Is quantum cryptography used today?

Scientists have demonstrated that QKD works, but it is not widely used due to significant technological limitations. To send a quantum key, a single-photon laser beams a signal, one photon at a time, via a fiber optic cable. This method is slower than current telecommunication technologies and requires a dedicated fiber optic cable between the two parties. For example, Amazon could not secure customer transactions using quantum encryption because it would require cables between its servers and individual devices that make purchases. Distance is also a factor. When fiber optic cables are used to transmit data, as in your home internet and cable systems, they use repeaters to send the data over longer distances. However, those repeaters disturb the delicate quantum state that is crucial to QKD.

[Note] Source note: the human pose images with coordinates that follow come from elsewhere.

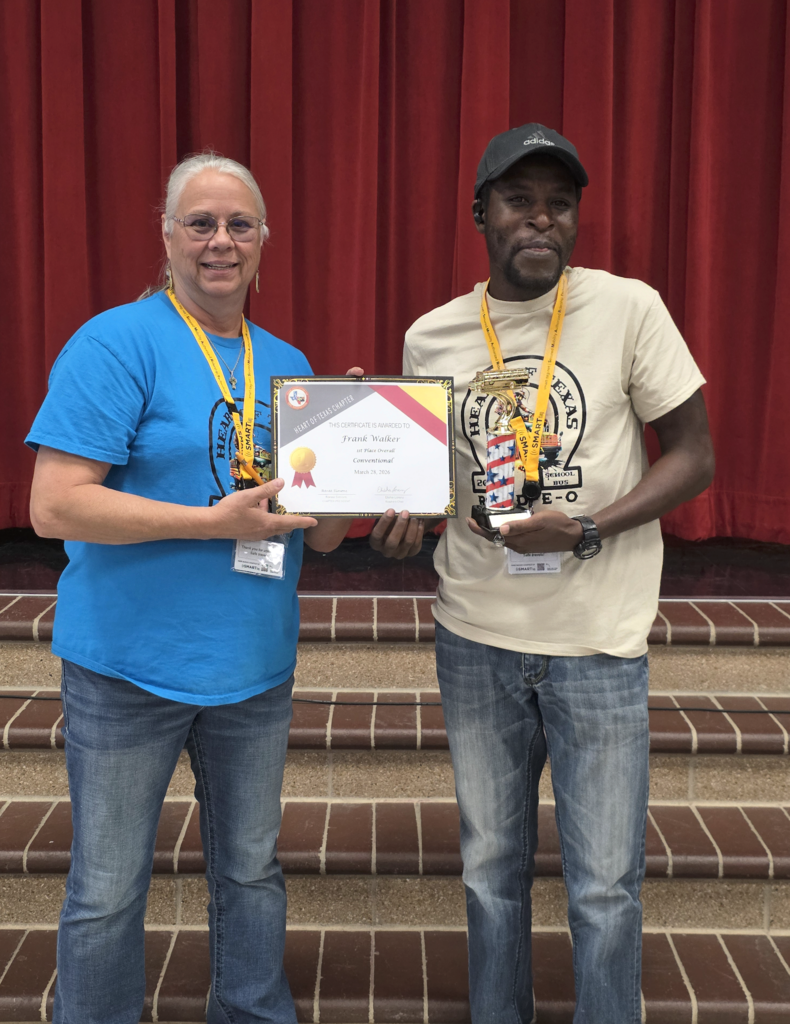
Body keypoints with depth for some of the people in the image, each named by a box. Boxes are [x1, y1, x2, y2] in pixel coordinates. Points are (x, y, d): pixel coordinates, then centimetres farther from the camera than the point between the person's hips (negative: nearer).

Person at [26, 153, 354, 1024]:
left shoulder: (288, 363, 9)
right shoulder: (115, 344, -10)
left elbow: (317, 530, 13)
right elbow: (53, 505, -19)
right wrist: (217, 520, -23)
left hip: (256, 664, 6)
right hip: (129, 666, -5)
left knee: (251, 871, 20)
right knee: (108, 889, 10)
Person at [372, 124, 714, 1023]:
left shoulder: (629, 309, -8)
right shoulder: (431, 336, 1)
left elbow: (693, 456, -4)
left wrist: (587, 530, -18)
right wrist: (406, 518, -8)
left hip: (598, 642, -2)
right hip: (475, 639, 3)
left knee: (604, 884, 7)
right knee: (491, 866, 18)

Researchers in China have demonstrated QKD over long distances using a combination of fiber optic cables with "trusted relay nodes" as repeaters and a satellite that transmits photons through the air. However, more research is needed to create a system that transmits keys reliably and efficiently.

In theory, quantum cryptography is unhackable, because eavesdropping would always be detected, but its practical uses are limited. "If you build a house, it's only going to be as strong as the weakest pillar," says Vidick. "To have a truly usable system, you may need to combine quantum cryptography with elements that are not quantum, and those other elements could be vulnerable to attacks that theorists have not envisioned."